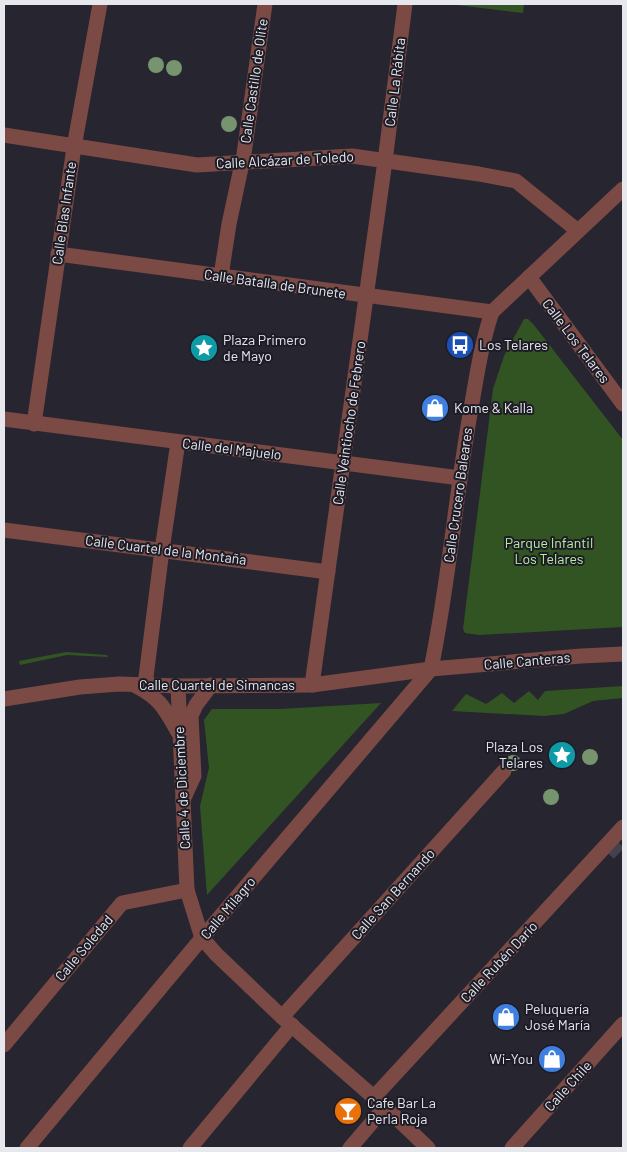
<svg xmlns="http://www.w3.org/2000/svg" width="627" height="1152" viewBox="0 0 627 1152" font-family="Barlow,sans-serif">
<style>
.green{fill:#325423}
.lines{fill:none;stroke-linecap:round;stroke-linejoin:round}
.minor-tunnel{stroke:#43424c;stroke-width:15;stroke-dasharray:15 8;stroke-linecap:butt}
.minor{stroke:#7b4a45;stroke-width:15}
.tree{fill:#76946d}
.labels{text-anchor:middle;stroke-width:4;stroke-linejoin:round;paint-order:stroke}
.street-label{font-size:14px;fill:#e7e7ee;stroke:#1d1c26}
.poi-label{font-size:14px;fill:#e7e7ee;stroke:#1d1c26;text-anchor:start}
.park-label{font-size:14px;fill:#b7ef9f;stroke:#1d1c26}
</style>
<rect width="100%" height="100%" fill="#262530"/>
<g class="green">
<path d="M449,4H524L523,13Z"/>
<path d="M524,319H528L534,325L623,440V627L479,635L465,633L463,629L493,389L504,356Z"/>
<path d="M66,652L107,655L108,657L67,655L20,665L19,661Z"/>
<path d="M623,686V698L593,701L564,714L544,716L452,711L466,694L486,704L502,693L514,703L529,691L538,700L545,691Z"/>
<path d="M381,703L207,895L200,806L209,768L204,720L212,709H280Z"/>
</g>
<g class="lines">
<path class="minor-tunnel" d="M608,843L623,857"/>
<g class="minor">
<path d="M4,135L197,165L352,156L479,174L516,181L578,231"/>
<path d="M58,254L492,312"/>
<path d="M221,276L229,224L244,154L265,4"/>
<path d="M529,277L623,404"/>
<path d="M4,419L460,478"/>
<path d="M34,424L74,147L100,4"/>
<path d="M4,530L328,572"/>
<path d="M431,669C448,587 455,503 469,420C476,382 480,348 492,312L623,189"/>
<path d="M145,685L162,550L178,442"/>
<path d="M312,685L385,161L405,4"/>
<path d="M136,686C160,698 165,709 178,732"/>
<path d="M178,686L187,890L202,938L216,954L282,1017L385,1107L428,1148"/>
<path d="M4,699L80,687L119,684L178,686L312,685L431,669L581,656L623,654"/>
<path d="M183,800L194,776L191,716L196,705L211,685"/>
<path d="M282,1017L504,771"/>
<path d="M4,1045L122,903L187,890"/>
<path d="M374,1097L623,827"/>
<path d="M27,1148L202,938L431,669"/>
<path d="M190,1148L292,1025"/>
<path d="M350,1148L385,1107"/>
<path d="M512,1148L623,1024"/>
</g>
</g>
<g class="tree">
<circle cx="156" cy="65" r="8"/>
<circle cx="174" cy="68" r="8"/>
<circle cx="229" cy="124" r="8"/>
<circle cx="590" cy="757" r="8"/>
<circle cx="513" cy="763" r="8"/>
<circle cx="551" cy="797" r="8"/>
</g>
<defs>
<symbol id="bus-disc" viewBox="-11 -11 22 22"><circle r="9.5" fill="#1a4fb4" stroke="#1d1c26"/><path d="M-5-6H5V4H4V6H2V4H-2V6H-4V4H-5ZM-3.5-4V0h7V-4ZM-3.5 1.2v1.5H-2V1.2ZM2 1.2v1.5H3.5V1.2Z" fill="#fff"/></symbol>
<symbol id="sight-disc" viewBox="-11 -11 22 22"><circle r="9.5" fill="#0f9aa8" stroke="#1d1c26"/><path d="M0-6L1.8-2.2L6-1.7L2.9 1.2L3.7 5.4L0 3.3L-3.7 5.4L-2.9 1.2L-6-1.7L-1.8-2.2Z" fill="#fff"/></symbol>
<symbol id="shop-disc" viewBox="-11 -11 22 22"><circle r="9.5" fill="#3f7fe0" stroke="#1d1c26"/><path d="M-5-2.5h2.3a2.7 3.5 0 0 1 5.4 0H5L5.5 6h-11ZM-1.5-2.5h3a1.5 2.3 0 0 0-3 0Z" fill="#fff"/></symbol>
<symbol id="bar-disc" viewBox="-11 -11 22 22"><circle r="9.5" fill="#e8710a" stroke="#1d1c26"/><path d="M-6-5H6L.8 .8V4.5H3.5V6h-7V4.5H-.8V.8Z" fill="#fff"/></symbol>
</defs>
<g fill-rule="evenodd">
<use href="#bus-disc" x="444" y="329" width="32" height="32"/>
<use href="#sight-disc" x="188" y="332" width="32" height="32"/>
<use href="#shop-disc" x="419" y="392" width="32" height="32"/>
<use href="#sight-disc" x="546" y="739" width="32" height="32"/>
<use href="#shop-disc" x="490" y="1001" width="32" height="32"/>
<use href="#shop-disc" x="536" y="1043" width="32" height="32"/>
<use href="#bar-disc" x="332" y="1095" width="32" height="32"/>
</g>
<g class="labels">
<g class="street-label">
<text transform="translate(254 81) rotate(-82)" y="5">Calle Castillo de Olite</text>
<text transform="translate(395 82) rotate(-83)" y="5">Calle La Rábita</text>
<text transform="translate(285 160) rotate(-3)" y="5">Calle Alcázar de Toledo</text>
<text transform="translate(64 213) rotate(-82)" y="5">Calle Blas Infante</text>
<text transform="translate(275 284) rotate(8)" y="5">Calle Batalla de Brunete</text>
<text transform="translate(576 341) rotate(53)" y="5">Calle Los Telares</text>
<text transform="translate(349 423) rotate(-82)" y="5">Calle Veintiocho de Febrero</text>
<text transform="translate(232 449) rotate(7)" y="5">Calle del Majuelo</text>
<text transform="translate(458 495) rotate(-82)" y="5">Calle Crucero Baleares</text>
<text transform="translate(166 550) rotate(7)" y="5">Calle Cuartel de la Montaña</text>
<text transform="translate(527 661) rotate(-5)" y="5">Calle Canteras</text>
<text x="217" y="690">Calle Cuartel de Simancas</text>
<text transform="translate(182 788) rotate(-93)" y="5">Calle 4 de Diciembre</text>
<text transform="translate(393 894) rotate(-48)" y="5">Calle San Bernando</text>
<text transform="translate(228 908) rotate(-50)" y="5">Calle Milagro</text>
<text transform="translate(84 948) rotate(-50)" y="5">Calle Soledad</text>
<text transform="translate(499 962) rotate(-47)" y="5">Calle Rubén Darío</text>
<text transform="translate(568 1086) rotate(-48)" y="5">Calle Chile</text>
</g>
<g class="poi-label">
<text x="223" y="345">Plaza Primero<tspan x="223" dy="16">de Mayo</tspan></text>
<text x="479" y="350">Los Telares</text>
<text x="454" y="413">Kome &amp; Kalla</text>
<text x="543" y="752" text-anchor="end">Plaza Los<tspan x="543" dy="16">Telares</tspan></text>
<text x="525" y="1014">Peluquería<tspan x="525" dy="16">José María</tspan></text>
<text x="533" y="1064" text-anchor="end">Wi-You</text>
<text x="367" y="1108">Cafe Bar La<tspan x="367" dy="16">Perla Roja</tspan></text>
</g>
<g class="park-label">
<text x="549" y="548">Parque Infantil<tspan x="549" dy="16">Los Telares</tspan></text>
</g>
</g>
<rect width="627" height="1152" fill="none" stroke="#e7e7ee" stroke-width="10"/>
</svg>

········

TASK STATEMENT
When the string "linecap" appears in a line of the records above, that line is to be copied.

TASK ANSWER
.lines{fill:none;stroke-linecap:round;stroke-linejoin:round}
.minor-tunnel{stroke:#43424c;stroke-width:15;stroke-dasharray:15 8;stroke-linecap:butt}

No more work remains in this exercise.